May Infringements package: key decisions

Date of publication

19 May 2022

Available language

English | French | German | Italian | Spanish

Country/countries concerned

European Union | Ireland

Categories

European Works Council | Legislation | National Implementation Measures

Can Ireland remain a paradise for employers in terms of hosting EWCs?

In May 2022, the European Commission issued a letter of formal notice to Ireland, instructing it to review its European Works Council legislation and citing “a number of shortcomings” in Irish legislation (see press release). In practice, the problem encountered by EWCs established in Ireland, such as that of Verizon, is that access to justice is virtually impossible in cases involving a breach of information and consultation rights (see European Works Councils). EWCs are not allowed to refer their cases directly to either the Workplace Relations Commission (WRC) or the Labour Court, which are the two bodies tasked with dealing with labour law disputes. Although the possibility of recourse to arbitration exists under Irish law in the event of a dispute, this does not happen in practice, due to the absence of any implementing regulations. Moreover, the penalties payable by the employer range from 1500 to 10,000 euros – an amount unlikely to act as a deterrent for a multinational company.

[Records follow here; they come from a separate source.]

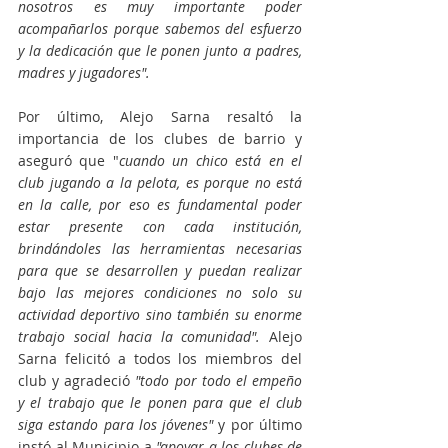
nosotros es muy importante poder 
acompañarlos porque sabemos del esfuerzo 
y la dedicación que le ponen junto a padres, 
madres y jugadores". 
Por último, Alejo Sarna resaltó la 
importancia de los clubes de barrio y 
aseguró que "
cuando un chico está en el 
club jugando a la pelota, es porque no está 
en la calle, por eso es fundamental poder 
estar presente con cada institución, 
brindándoles las herramientas necesarias 
para que se desarrollen y puedan realizar 
bajo las mejores condiciones no solo su 
actividad deportivo sino también su enorme 
trabajo social hacia la comunidad". 
Alejo 
Sarna felicitó a todos los miembros del 
club y agradeció
 "todo por todo el empeño 
y el trabajo que le ponen para que el club 
siga estando para los jóvenes"
 y por último 
instó al Municipio a 
"apoyar a los clubes de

Sinn Féin spokesperson, Louise O’Reilly, whose party has been calling on the government for years to update EWC legislation, emphasises that the European Commission’s warning “did not come out of the blue”. For its part, the SIPTU trade union warned the government as early as 2019 about shortcomings in the country’s legislation (see press release) and in the absence of a response, the ICTU trade union confederation submitted an official complaint to the European Commission in March 2021. Up to now, the government has made do with explaining that the legislation complies with EU law. It is true – and this is one of the astonishing aspects of this matter – that not a single grievance is raised against Irish law, either in the evaluation report on the 1994 directive, or in that of the 2009 directive, or in the working document accompanying this report.
What is the explanation for this situation? Much can be learned by reading verbatim records of the hearings conducted by a Committee of the Irish Parliament: 1/ this situation passed under the radar while the number of EWCs established in Ireland could be counted on the fingers of one hand. Following on from Brexit, the similarity between Ireland’s and the UK’s legal systems, its use of the English language and the absence of any collective bargaining laws there convinced many groups to move the seat of their EWC to Ireland. According to estimates, between 150 and 200 EWCs are now based on Irish soil, compared to 11 before Brexit (see Brexit and labour standards). This puts Ireland in second place among the ranks of EU countries where EWCs are based, behind Germany and probably ahead of France. So “the influx of EWCs to Ireland” is what “has drawn attention to a concern around how disputes relating to EWCs are processed and resolved”, explains Jonathan Lavelle (University of Limerick). 2/ The government “is going out of its way not to deal with” this matter, claims Senator Paul Gavan. All of the experts appearing at the hearings agree that it is materially impossible for EWCs to pursue legal proceedings, and they all admit that the legislation should be revised. 3/ All that is needed for this to happen – and everyone is in agreement – is firstly to extend the remit of the WRC and of the Labour Court, so that EWCs can refer their cases to these bodies directly, and secondly to provide training for a few judges.
So, why isn’t the government taking action? Is this situation the result of a desire to ensure that Ireland remains a welcoming jurisdiction for multinational companies in terms of industrial relations, in the same way it is for taxation? Is the goal an economic one, i.e. attracting EWC meetings to Ireland, in order to fill pubs and hotels? It doesn’t really matter. The important thing is that this issue extends beyond the Irish question, because at the moment, between 10% and 15% of existing EWCs are unable to take legal action if they suffer a breach of their information and consultation rights: this deprives the directive of any useful value and denies hundreds of thousands of European employees their rights. Even Tom Hayes, who advises many multinational companies, admits that allowing EWCs to access justice properly will not prompt them to leave. They would keep their EWC based in Ireland. Remedying this situation is also a requirement laid down by the European Parliament within the framework of revision of the directive, even if it is not expressly aimed at Ireland: “The Member States should determine and notify to the Commission a competent national labour court to which the European Works Council and the special negotiation body have straightforward access”.